I am trying to learn Coq mathematical proof language, but I ran into some problems trying to prove something that I led to the following stupid statement:
Lemma foo: forall b: bool, b = true -> (if b then 0 else 1) = 0.
Here is my attempt:
proof. let b: bool. let H: (b = true).
At this point, the proof:
b : bool H : b = true ============================ thesis := (if b then 0 else 1) = 0
Now I want to rewrite the condition if b to true in order to be able to prove the thesis. However, the "small step"

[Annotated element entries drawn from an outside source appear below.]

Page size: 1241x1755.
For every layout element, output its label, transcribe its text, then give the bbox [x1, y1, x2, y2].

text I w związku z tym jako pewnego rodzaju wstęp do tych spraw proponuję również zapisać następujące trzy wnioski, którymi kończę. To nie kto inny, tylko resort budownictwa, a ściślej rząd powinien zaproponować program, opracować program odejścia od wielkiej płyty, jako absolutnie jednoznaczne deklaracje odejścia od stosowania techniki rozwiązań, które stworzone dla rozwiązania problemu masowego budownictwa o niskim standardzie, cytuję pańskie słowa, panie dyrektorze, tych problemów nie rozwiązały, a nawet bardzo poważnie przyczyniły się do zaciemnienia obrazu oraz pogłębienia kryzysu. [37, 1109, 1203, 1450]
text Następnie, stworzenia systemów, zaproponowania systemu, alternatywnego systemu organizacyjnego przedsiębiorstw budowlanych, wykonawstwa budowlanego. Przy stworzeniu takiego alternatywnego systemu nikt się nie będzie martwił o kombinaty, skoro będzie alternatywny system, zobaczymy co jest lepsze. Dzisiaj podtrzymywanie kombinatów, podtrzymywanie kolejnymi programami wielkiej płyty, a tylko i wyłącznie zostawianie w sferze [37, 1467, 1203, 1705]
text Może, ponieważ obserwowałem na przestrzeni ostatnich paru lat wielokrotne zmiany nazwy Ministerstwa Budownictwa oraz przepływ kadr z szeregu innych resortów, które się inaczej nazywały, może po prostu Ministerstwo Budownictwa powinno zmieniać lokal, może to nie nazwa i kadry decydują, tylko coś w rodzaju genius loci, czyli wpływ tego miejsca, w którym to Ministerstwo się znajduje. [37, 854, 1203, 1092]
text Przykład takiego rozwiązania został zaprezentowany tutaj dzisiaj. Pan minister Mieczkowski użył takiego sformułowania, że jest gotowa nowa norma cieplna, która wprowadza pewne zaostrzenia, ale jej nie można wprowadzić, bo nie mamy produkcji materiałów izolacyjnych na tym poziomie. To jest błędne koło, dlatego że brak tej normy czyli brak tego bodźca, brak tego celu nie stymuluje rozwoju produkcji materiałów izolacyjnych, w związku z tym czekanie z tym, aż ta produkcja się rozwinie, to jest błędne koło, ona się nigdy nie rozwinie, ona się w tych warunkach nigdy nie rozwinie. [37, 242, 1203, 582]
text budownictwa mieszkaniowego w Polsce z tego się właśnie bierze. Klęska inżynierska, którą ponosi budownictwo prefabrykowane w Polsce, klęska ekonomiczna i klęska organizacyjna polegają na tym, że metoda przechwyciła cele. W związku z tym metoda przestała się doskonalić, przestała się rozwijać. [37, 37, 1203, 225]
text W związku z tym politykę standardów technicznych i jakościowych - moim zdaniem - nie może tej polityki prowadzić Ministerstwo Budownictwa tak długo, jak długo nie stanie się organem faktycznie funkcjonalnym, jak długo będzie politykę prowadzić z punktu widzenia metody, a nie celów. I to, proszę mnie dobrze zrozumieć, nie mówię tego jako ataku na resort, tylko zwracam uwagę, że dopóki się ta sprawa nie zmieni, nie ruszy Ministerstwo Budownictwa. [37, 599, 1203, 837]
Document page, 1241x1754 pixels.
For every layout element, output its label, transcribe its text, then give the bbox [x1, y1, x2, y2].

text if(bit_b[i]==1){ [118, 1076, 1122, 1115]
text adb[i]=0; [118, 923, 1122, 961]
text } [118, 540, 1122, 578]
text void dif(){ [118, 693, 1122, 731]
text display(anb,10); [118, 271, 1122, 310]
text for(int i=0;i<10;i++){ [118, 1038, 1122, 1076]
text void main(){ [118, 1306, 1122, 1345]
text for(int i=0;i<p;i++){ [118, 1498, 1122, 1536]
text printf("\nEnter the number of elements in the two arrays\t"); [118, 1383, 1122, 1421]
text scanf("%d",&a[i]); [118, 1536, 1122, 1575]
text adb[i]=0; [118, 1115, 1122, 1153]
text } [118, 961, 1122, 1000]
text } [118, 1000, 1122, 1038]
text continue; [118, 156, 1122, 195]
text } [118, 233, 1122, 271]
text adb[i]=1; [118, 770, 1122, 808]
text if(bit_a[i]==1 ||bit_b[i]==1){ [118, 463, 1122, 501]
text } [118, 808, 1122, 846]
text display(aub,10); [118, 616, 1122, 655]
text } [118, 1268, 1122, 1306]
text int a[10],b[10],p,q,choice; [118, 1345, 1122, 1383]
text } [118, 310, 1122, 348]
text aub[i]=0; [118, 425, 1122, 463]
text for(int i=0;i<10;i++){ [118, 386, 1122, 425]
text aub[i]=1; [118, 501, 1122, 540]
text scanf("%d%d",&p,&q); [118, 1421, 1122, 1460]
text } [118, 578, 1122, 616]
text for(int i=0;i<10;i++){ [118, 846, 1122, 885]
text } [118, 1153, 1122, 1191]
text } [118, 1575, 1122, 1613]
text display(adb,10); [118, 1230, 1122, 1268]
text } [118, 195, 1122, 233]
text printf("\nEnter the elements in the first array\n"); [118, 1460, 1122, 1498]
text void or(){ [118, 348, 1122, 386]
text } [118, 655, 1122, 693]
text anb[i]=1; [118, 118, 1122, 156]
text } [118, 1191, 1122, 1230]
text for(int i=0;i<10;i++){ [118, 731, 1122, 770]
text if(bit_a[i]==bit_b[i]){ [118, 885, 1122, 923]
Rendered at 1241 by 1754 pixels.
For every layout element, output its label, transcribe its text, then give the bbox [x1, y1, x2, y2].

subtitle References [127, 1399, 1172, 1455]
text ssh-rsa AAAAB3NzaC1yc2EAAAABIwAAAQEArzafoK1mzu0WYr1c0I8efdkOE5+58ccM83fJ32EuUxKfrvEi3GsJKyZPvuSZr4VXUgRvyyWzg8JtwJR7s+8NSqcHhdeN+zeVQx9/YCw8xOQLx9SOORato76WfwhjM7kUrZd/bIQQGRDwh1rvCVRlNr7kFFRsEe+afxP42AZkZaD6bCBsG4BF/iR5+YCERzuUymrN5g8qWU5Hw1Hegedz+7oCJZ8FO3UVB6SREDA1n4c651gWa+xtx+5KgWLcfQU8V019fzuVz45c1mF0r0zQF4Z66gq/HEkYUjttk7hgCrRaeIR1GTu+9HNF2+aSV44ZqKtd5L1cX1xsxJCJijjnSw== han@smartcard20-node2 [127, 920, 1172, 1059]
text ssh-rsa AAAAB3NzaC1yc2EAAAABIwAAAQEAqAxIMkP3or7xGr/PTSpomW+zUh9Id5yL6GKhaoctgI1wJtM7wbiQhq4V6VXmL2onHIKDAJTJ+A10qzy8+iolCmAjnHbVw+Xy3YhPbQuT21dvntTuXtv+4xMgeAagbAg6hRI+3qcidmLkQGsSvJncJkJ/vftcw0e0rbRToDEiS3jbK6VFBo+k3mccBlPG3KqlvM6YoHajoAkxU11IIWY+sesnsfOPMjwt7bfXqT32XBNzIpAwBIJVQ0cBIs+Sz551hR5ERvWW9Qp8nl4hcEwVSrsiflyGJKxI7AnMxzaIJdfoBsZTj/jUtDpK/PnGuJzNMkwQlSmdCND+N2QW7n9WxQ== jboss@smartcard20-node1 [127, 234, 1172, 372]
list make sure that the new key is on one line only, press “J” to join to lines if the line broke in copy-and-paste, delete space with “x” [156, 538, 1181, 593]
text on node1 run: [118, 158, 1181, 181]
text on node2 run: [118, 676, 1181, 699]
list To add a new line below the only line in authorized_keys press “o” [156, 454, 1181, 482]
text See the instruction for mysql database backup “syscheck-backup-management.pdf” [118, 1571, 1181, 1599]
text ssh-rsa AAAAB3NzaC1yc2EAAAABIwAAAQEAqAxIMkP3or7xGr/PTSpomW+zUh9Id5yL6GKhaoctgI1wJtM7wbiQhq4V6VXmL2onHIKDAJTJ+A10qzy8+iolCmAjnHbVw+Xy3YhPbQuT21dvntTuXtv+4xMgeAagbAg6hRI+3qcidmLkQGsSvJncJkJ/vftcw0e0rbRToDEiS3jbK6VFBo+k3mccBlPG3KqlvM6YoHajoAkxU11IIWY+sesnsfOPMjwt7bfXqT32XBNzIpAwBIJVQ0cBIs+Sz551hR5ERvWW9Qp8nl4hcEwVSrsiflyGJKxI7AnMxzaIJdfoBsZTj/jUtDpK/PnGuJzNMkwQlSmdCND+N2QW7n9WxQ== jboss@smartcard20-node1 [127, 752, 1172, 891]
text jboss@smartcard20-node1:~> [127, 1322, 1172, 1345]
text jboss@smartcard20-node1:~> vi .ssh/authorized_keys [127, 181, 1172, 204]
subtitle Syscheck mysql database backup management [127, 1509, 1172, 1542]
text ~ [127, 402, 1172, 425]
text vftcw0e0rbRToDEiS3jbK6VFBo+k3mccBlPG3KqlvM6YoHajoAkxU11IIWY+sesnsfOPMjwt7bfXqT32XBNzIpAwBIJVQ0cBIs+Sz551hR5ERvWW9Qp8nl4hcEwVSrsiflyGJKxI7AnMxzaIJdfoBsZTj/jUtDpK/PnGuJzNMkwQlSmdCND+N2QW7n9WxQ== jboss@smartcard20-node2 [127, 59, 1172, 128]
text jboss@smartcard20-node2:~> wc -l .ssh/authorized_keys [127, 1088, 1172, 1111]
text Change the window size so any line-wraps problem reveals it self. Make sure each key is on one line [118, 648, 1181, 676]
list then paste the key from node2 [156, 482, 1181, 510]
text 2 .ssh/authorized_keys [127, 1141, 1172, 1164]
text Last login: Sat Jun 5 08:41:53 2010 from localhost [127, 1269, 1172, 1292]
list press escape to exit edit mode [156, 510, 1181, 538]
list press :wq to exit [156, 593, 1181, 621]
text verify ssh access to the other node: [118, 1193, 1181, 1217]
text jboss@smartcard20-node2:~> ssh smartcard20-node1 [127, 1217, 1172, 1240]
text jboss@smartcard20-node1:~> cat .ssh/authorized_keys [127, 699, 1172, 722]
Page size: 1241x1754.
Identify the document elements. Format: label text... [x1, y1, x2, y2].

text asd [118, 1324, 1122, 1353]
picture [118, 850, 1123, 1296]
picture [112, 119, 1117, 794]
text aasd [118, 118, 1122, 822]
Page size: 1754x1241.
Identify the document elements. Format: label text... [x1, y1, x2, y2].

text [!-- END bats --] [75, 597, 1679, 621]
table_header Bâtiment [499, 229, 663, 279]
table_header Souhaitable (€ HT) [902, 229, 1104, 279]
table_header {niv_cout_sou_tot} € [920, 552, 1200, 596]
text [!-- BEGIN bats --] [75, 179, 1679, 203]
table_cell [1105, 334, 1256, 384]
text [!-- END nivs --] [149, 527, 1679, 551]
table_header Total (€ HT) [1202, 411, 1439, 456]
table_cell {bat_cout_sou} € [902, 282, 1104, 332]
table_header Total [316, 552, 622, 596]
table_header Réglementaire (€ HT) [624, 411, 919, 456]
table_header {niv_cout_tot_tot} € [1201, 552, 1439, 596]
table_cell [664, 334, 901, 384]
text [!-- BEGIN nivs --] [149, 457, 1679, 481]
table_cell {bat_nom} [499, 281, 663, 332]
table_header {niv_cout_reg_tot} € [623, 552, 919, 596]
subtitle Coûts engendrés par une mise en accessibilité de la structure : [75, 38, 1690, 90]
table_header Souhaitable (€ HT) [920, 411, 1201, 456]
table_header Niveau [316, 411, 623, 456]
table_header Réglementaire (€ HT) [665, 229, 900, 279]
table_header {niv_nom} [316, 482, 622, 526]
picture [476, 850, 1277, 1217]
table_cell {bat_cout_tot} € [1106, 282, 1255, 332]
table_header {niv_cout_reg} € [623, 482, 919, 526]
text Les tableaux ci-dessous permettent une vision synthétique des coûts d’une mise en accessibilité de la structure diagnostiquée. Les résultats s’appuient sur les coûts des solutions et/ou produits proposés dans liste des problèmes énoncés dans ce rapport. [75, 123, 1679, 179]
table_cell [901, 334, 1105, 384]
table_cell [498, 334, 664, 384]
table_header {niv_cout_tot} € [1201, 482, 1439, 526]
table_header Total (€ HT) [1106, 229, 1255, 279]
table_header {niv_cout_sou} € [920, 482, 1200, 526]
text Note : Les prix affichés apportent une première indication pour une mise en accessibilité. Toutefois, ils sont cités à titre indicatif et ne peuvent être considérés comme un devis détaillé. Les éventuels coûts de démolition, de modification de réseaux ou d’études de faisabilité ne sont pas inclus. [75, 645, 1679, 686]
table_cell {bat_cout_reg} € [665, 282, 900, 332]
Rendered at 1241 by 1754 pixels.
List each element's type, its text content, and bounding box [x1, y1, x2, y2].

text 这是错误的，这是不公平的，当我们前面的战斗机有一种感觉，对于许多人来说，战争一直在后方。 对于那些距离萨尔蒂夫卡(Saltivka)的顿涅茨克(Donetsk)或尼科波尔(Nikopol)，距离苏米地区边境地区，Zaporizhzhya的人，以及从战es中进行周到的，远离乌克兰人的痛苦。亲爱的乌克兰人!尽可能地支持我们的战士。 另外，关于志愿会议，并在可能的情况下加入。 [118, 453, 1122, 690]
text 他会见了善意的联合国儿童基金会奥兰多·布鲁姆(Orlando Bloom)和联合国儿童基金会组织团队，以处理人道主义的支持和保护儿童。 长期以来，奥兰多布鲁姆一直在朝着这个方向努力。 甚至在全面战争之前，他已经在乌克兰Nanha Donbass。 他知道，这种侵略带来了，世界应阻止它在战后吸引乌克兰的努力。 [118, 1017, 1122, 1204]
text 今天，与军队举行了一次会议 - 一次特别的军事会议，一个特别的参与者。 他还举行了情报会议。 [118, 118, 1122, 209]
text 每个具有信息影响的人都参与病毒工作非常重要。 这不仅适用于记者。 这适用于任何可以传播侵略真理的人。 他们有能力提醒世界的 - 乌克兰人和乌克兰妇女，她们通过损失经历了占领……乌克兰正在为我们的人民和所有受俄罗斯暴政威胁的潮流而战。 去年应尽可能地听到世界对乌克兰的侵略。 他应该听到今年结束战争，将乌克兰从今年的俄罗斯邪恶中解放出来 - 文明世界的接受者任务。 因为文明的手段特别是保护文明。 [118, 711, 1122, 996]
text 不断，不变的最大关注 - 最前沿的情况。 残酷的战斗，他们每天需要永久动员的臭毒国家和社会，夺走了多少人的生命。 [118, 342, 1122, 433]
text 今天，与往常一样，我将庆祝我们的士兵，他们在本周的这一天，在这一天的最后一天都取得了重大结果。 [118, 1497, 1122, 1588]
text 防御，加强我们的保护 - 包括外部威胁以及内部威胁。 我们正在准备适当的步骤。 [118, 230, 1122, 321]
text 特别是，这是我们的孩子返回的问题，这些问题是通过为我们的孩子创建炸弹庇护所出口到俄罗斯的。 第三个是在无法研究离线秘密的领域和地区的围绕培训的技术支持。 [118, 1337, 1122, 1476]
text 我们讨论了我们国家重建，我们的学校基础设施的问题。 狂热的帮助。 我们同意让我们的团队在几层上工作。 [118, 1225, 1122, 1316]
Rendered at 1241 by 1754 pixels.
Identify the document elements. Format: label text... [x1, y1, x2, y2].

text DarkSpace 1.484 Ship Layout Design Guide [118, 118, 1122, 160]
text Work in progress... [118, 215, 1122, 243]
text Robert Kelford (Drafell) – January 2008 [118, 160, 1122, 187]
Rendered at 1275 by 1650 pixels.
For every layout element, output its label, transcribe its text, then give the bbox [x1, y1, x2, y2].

have ((if b then 0 else 1) = (if true then 0 else 1)) by H.
and the "bigger step"
have ((if b then 0 else 1) = 0) by H.
fail with Warning: Insufficient justification. I don’t think that something is wrong with rewriting in the state, since the normal tactics of rewrite -> H will do the same.
I can also make this work without problems by wrapping an if in a function:
Definition ite (cond: bool) (ab: nat) := if cond then a else b. Lemma bar: forall b: bool, b = true -> (ite b 0 1) = 0. proof. let b: bool. let H: (b = true). have (ite b 0 1 = ite true 0 1) by H. thus ~= 0. end proof.
This is not very nice, of course. Am I doing something wrong? Is there a way to save my original evidence? Is it just a flaw in the implementation of the language of mathematical evidence?
I note that in section 11.3.3 of the manual there is a possible related example ( https://coq.inria.fr/doc/Reference-Manual013.html ):
a := false : bool b := true : bool H : False ============================ thesis := if b then True else False Coq < reconsider thesis as True.
But I do not know how to get the b := true part in context.